TASK DESCRIPTION:
Scan the entries below for the word "distance", then copy each line that holds it.

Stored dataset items
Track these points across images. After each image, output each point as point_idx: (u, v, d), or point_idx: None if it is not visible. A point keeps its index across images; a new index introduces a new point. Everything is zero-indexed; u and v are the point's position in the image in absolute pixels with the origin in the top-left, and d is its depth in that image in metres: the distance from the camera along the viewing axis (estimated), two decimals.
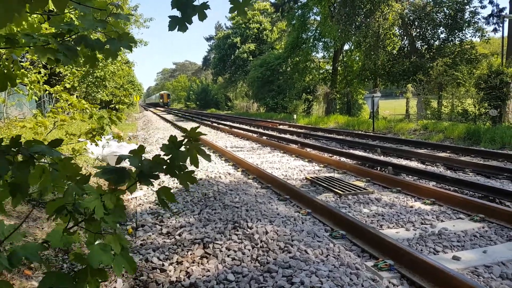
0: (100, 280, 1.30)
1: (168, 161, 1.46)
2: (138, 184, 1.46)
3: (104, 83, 19.10)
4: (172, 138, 1.48)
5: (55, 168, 1.31)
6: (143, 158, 1.43)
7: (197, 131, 1.50)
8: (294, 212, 4.53)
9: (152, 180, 1.41)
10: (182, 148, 1.48)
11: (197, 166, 1.57)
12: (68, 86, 7.35)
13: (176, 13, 1.54)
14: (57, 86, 5.86)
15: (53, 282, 1.17)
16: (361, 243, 3.54)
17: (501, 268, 3.05)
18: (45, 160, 1.36)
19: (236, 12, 1.69)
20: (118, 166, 1.42)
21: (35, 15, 2.16)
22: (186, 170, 1.49)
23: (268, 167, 7.70)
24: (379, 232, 3.50)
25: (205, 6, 1.54)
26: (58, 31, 1.59)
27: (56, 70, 8.08)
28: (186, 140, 1.50)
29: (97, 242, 1.33)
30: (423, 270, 2.82)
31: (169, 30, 1.57)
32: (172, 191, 5.20)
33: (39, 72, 5.64)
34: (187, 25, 1.55)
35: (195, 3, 1.54)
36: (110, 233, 1.39)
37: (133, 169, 1.43)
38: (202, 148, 1.53)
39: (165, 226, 4.18)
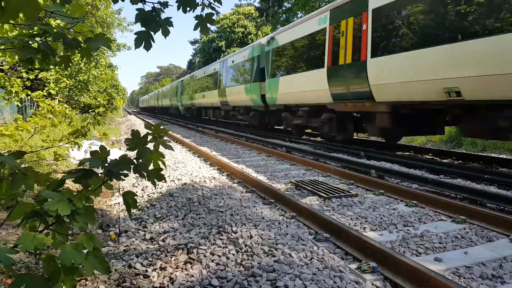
0: (76, 278, 1.31)
1: (134, 160, 1.51)
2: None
3: (87, 86, 18.84)
4: (135, 133, 1.52)
5: (17, 178, 1.33)
6: (111, 158, 1.50)
7: (161, 127, 1.57)
8: (279, 215, 4.54)
9: (122, 176, 1.48)
10: (150, 146, 1.53)
11: (163, 158, 1.62)
12: (53, 92, 7.24)
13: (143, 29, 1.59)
14: (39, 91, 5.77)
15: (25, 284, 1.16)
16: (345, 245, 3.56)
17: (481, 269, 3.10)
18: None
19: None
20: (87, 168, 1.48)
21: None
22: (153, 168, 1.52)
23: (253, 171, 7.70)
24: (362, 234, 3.53)
25: (168, 22, 1.58)
26: (34, 32, 1.60)
27: (40, 75, 7.98)
28: (151, 137, 1.55)
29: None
30: (405, 272, 2.85)
31: (135, 48, 1.61)
32: (155, 196, 5.14)
33: (21, 77, 5.55)
34: (152, 42, 1.60)
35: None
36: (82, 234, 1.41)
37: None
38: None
39: (149, 231, 4.13)
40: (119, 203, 5.47)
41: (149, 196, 5.63)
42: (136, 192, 5.98)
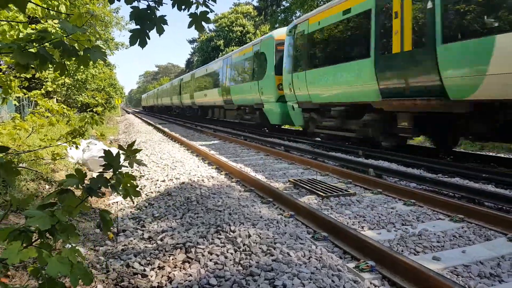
0: None
1: (110, 179, 1.64)
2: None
3: (85, 85, 18.81)
4: (107, 153, 1.66)
5: None
6: (89, 177, 1.64)
7: (133, 148, 1.73)
8: (277, 214, 4.54)
9: (99, 192, 1.62)
10: (125, 163, 1.67)
11: (134, 180, 1.76)
12: (50, 89, 7.21)
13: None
14: (36, 90, 5.75)
15: None
16: (343, 244, 3.56)
17: (479, 267, 3.11)
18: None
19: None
20: (66, 187, 1.61)
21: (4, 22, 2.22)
22: (129, 185, 1.64)
23: (252, 170, 7.69)
24: (360, 233, 3.53)
25: (162, 20, 1.60)
26: (32, 37, 1.62)
27: (37, 75, 7.97)
28: (125, 156, 1.71)
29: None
30: (404, 271, 2.85)
31: (130, 45, 1.62)
32: (153, 195, 5.13)
33: (19, 77, 5.53)
34: (147, 39, 1.62)
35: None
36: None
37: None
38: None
39: (147, 231, 4.13)
40: (117, 202, 5.47)
41: (147, 195, 5.63)
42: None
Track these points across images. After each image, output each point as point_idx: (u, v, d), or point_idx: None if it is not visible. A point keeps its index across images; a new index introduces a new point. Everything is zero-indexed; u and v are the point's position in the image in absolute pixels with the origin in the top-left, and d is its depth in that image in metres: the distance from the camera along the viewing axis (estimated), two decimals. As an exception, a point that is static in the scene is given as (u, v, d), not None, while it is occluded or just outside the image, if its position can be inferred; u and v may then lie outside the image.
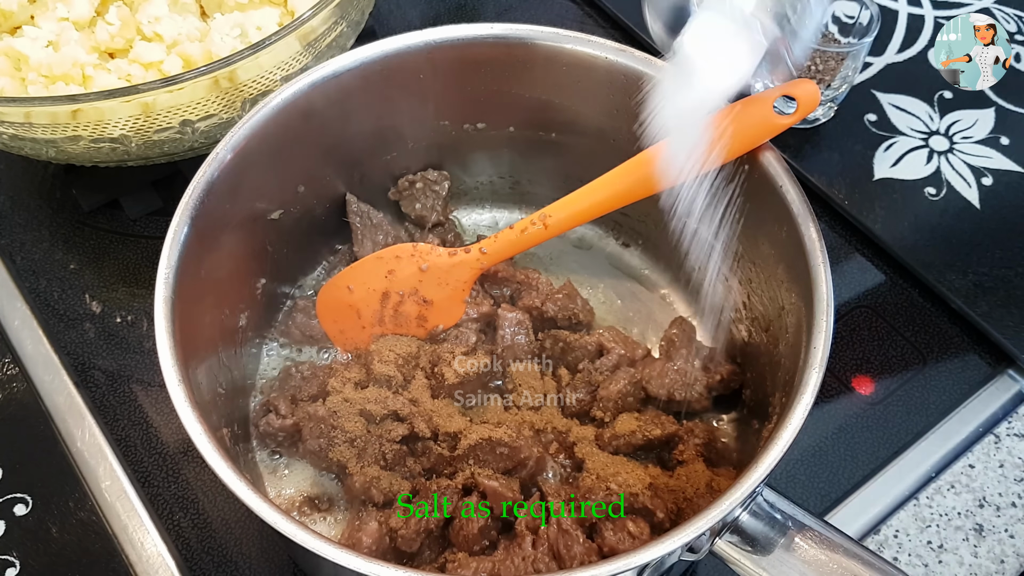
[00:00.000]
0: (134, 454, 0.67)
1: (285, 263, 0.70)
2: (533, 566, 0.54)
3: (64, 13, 0.74)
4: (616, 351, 0.66)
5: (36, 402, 0.69)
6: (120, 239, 0.80)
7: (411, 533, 0.57)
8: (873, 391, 0.71)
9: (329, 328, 0.69)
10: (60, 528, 0.63)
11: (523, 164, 0.75)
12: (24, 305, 0.75)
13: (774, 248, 0.60)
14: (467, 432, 0.60)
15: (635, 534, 0.55)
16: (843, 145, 0.84)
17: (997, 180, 0.82)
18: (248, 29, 0.75)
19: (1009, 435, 0.70)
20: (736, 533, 0.49)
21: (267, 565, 0.63)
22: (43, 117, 0.65)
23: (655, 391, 0.64)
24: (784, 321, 0.59)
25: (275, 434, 0.63)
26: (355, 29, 0.78)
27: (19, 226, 0.81)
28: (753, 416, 0.63)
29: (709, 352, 0.67)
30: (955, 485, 0.67)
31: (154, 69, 0.74)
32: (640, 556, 0.44)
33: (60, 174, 0.83)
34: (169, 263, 0.54)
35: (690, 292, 0.73)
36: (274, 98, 0.61)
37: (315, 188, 0.69)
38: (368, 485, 0.59)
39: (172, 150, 0.72)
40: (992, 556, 0.64)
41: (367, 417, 0.61)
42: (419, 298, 0.68)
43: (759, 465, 0.47)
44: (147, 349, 0.73)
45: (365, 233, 0.71)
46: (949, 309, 0.75)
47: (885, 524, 0.66)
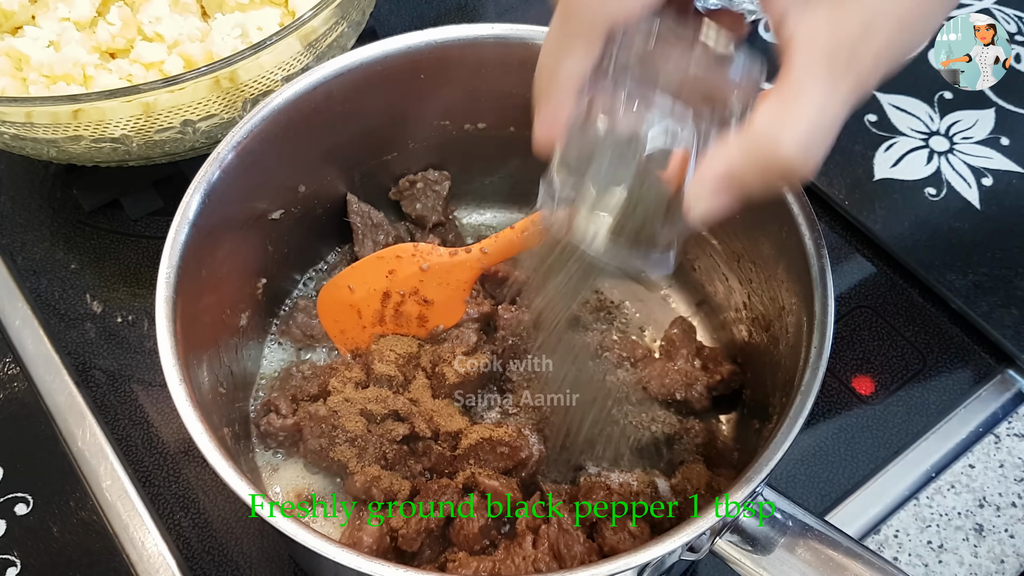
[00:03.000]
0: (135, 454, 0.67)
1: (286, 263, 0.70)
2: (533, 566, 0.54)
3: (65, 13, 0.74)
4: (616, 351, 0.66)
5: (37, 402, 0.69)
6: (121, 239, 0.80)
7: (411, 533, 0.57)
8: (873, 391, 0.71)
9: (330, 328, 0.69)
10: (61, 528, 0.63)
11: (523, 164, 0.75)
12: (25, 305, 0.75)
13: (774, 248, 0.60)
14: (467, 432, 0.60)
15: (635, 534, 0.56)
16: (843, 145, 0.84)
17: (997, 180, 0.82)
18: (249, 29, 0.75)
19: (1009, 435, 0.70)
20: (736, 533, 0.49)
21: (267, 565, 0.63)
22: (44, 117, 0.65)
23: (655, 391, 0.64)
24: (784, 321, 0.59)
25: (276, 434, 0.63)
26: (356, 29, 0.78)
27: (20, 226, 0.81)
28: (753, 416, 0.63)
29: (709, 352, 0.67)
30: (955, 485, 0.67)
31: (155, 69, 0.74)
32: (640, 556, 0.44)
33: (61, 174, 0.83)
34: (170, 263, 0.55)
35: (690, 292, 0.73)
36: (275, 98, 0.61)
37: (316, 188, 0.69)
38: (368, 485, 0.59)
39: (173, 150, 0.72)
40: (992, 556, 0.64)
41: (368, 417, 0.61)
42: (420, 298, 0.68)
43: (759, 465, 0.47)
44: (148, 349, 0.73)
45: (366, 233, 0.71)
46: (949, 309, 0.75)
47: (885, 524, 0.66)
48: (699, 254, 0.70)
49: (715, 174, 0.41)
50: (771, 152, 0.38)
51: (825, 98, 0.38)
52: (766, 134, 0.38)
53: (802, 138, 0.38)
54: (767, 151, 0.38)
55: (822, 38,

RESPONSE:
Track these points across images. After each image, output each point as point_idx: (u, v, d), or point_idx: None if it is not visible. A point keeps its index across images; a new index introduces a new point. Everything is zero-indexed; u and v are the point's position in the image in absolute pixels with the origin in the top-left, and d is its depth in that image in metres: the distance from the camera along the viewing axis (estimated), two decimals.
Track these points across images. After each image, output each point as point_idx: (u, v, d), or point_idx: None if it is not visible. A point keeps its index across images; a new index introduces a new point. Everything is zero-indexed; u and v are the point's position in the image in absolute pixels with the origin in the top-left, and d is its depth in that image in metres: the distance from the camera along the viewing axis (estimated), two decimals. As an exception, a point that is static in the scene is given as (u, v, d), not None, while it is occluded or just outside the image, if its position can be inferred; u and v may then lie outside the image.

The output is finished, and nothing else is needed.